Find $A(B C)$ given that $A=\left[\begin{array}{rr}3 & 9 \\ -8 & 8 \\ 8 & 2\end{array}\right], B=\left[\begin{array}{rr}-7 & 9 \\ 2 & -9\end{array}\right]$, and $C=\left[\begin{array}{rr}3 & -4 \\ -5 & 1\end{array}\right]$. If an operation is not defined, state the reason

Select the correct choice below and, if necessary, fill in the answer boxes to complete your choice.
A. $A(B C)=\quad$ (Simplify your answers )
B. This matrix operation is not possible because the product of $A$ and $B C$ is not defined
C. This matrix operation is not possible because product $B C$ is not defined

Step 1 ：Given matrices A, B, and C as follows: \(A = \begin{bmatrix} 3 & 9 \\ -8 & 8 \\ 8 & 2 \end{bmatrix}\), \(B = \begin{bmatrix} -7 & 9 \\ 2 & -9 \end{bmatrix}\), and \(C = \begin{bmatrix} 3 & -4 \\ -5 & 1 \end{bmatrix}\).

Step 2 ：First, we need to calculate the product of matrices B and C. The product of two matrices is defined if the number of columns in the first matrix is equal to the number of rows in the second matrix.
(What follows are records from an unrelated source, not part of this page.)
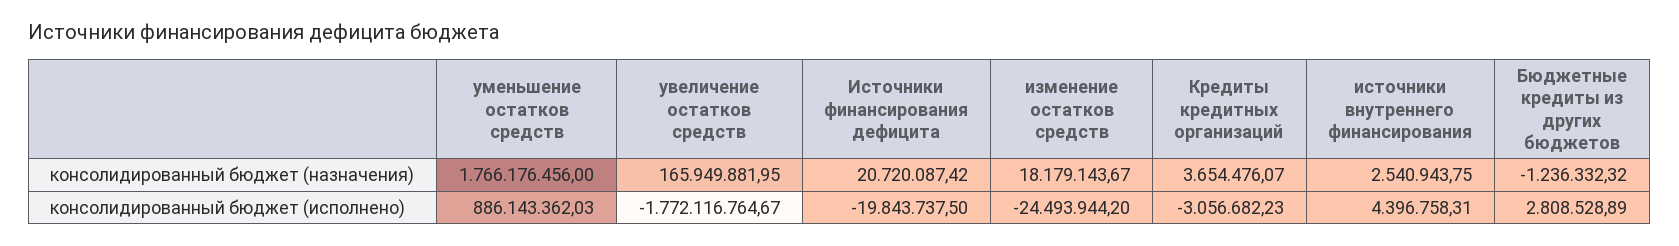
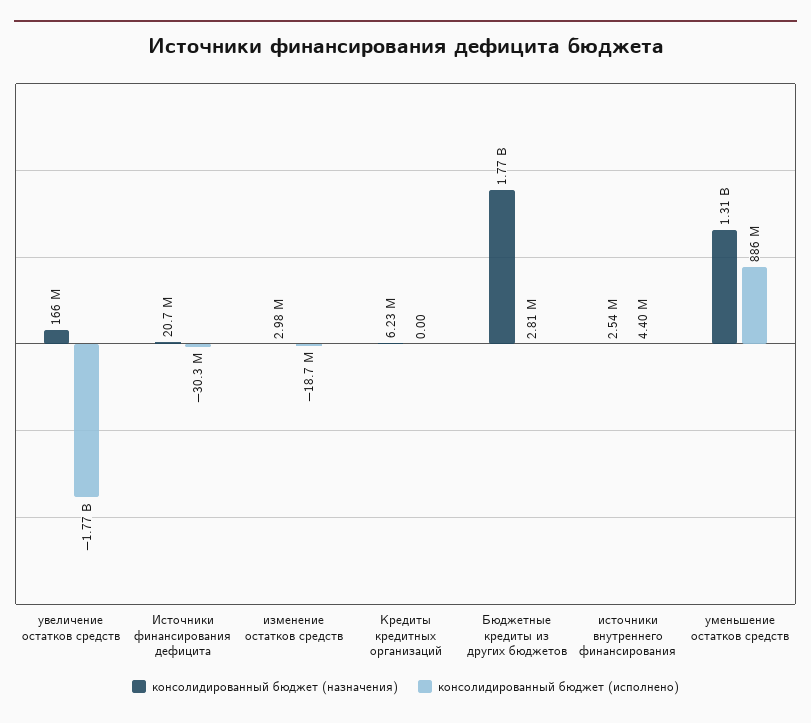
консолидированный бюджет (назначения), уменьшение остатков средств: 1766176456 -> 1310000000
консолидированный бюджет (назначения), изменение остатков средств: 18179143.67 -> 2980000
консолидированный бюджет (назначения), Кредиты кредитных организаций: 3654476.07 -> 6230000
консолидированный бюджет (назначения), Бюджетные кредиты из других бюджетов: -1236332.32 -> 1770000000
консолидированный бюджет (исполнено), Источники финансирования дефицита: -19843737.5 -> -30300000
консолидированный бюджет (исполнено), изменение остатков средств: -24493944.2 -> -18700000
консолидированный бюджет (исполнено), Кредиты кредитных организаций: -3056682.23 -> 0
In this case, both matrices B and C are 2x2, so their product is defined.

Step 3 ：By multiplying matrices B and C, we get \(BC = \begin{bmatrix} -66 & 37 \\ 51 & -17 \end{bmatrix}\).

Step 4 ：Next, we multiply the resulting matrix BC by A. The product of A and BC is defined if the number of columns in BC is equal to the number of rows in A. In this case, BC is a 2x2 matrix and A is a 3x2 matrix, so their product is defined.

Step 5 ：By multiplying matrix A with BC, we get \(ABC = \begin{bmatrix} 261 & -42 \\ 936 & -432 \\ -426 & 262 \end{bmatrix}\).

Step 6 ：Final Answer: The product of matrices A, B, and C is \(\boxed{\begin{bmatrix} 261 & -42 \\ 936 & -432 \\ -426 & 262 \end{bmatrix}}\).